If you would dance or play rightly, it must be done as a recreation, not as a pursuit, for a brief space of time, not so as make you unfit for other things, and even then but seldom. If it is a constant habit, recreation turns into occupation. You will ask when it is right to dance or play? The occasions on which it is right to play at questionable games are rare; ordinary games and dances may be indulged in more frequently. But let your rule be to do so chiefly when courteous consideration for others among whom you are thrown requires it, subject to prudence and discretion; for consideration towards others often sanctions things indifferent or dangerous, and turns them to good, taking away what is evil.
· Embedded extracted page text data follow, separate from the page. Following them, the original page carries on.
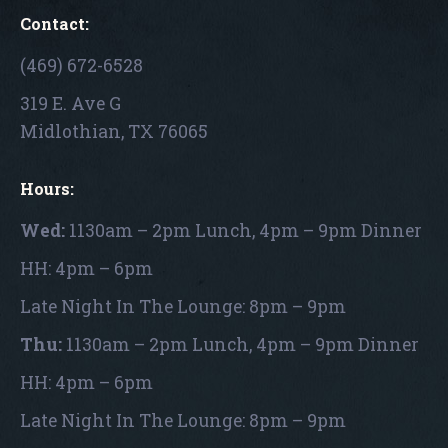
Contact:
(469) 672-6528
319 E. Ave G
Midlothian, TX 76065
Hours:
Wed:
1130am – 2pm Lunch, 4pm – 9pm Dinner
HH: 4pm – 6pm
Late Night In The Lounge: 8pm – 9pm
Thu:
1130am – 2pm Lunch, 4pm – 9pm Dinner
HH: 4pm – 6pm
Late Night In The Lounge: 8pm – 9pm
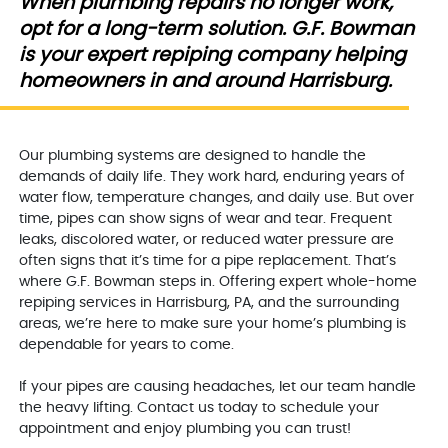
When plumbing repairs no longer work,
opt for a long-term solution. G.F. Bowman
is your expert repiping company helping
homeowners in and around Harrisburg.
Our plumbing systems are designed to handle the
demands of daily life. They work hard, enduring years of
water flow, temperature changes, and daily use. But over
time, pipes can show signs of wear and tear. Frequent
leaks, discolored water, or reduced water pressure are
often signs that it’s time for a pipe replacement. That’s
where G.F. Bowman steps in. Offering expert whole-home
repiping services in Harrisburg, PA, and the surrounding
areas, we’re here to make sure your home’s plumbing is
dependable for years to come.
If your pipes are causing headaches, let our team handle
the heavy lifting. Contact us today to schedule your
appointment and enjoy plumbing you can trust!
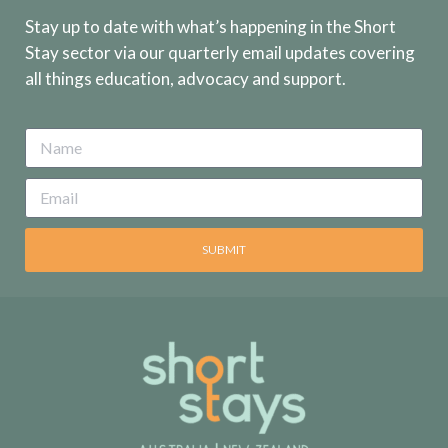
Stay up to date with what’s happening in the Short
Stay sector via our quarterly email updates covering
all things education, advocacy and support.
SUBMIT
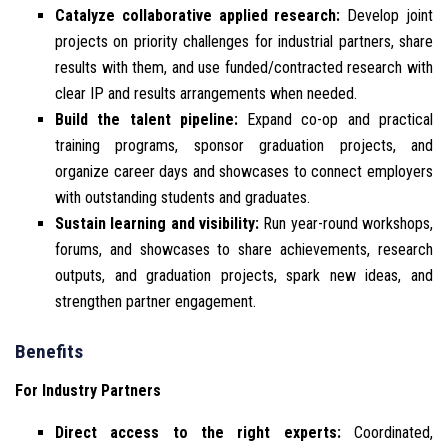
Catalyze collaborative applied research:
Develop joint
projects on priority challenges for industrial partners, share
results with them, and use funded/contracted research with
clear IP and results arrangements when needed.
Build the talent pipeline:
Expand co-op and practical
training programs, sponsor graduation projects, and
organize career days and showcases to connect employers
with outstanding students and graduates.
Sustain learning and visibility:
Run year-round workshops,
forums, and showcases to share achievements, research
outputs, and graduation projects, spark new ideas, and
strengthen partner engagement.
Benefits
For Industry Partners
Direct access to the right experts:
Coordinated,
Thus certain games of chance, bad in themselves, cease to be so to you, if you join in them merely out of a due courtesy. I have been much comforted by reading in the Life of S. Carlo Borromeo, how he joined in certain things to please the Swiss, concerning which ordinarily he was very strict; as also how S. Ignatius Loyola, when asked to play, did so. As to S. Elizabeth of Hungary, she both played and danced occasionally, when in society, without thereby hindering her devotion, which was so firmly rooted that, like the rocks of a mountain lake, it stood unmoved amid the waves and storms of pomp and vanity which it encountered.
Great fires are fanned by the wind, but a little one is soon extinguished if left without shelter.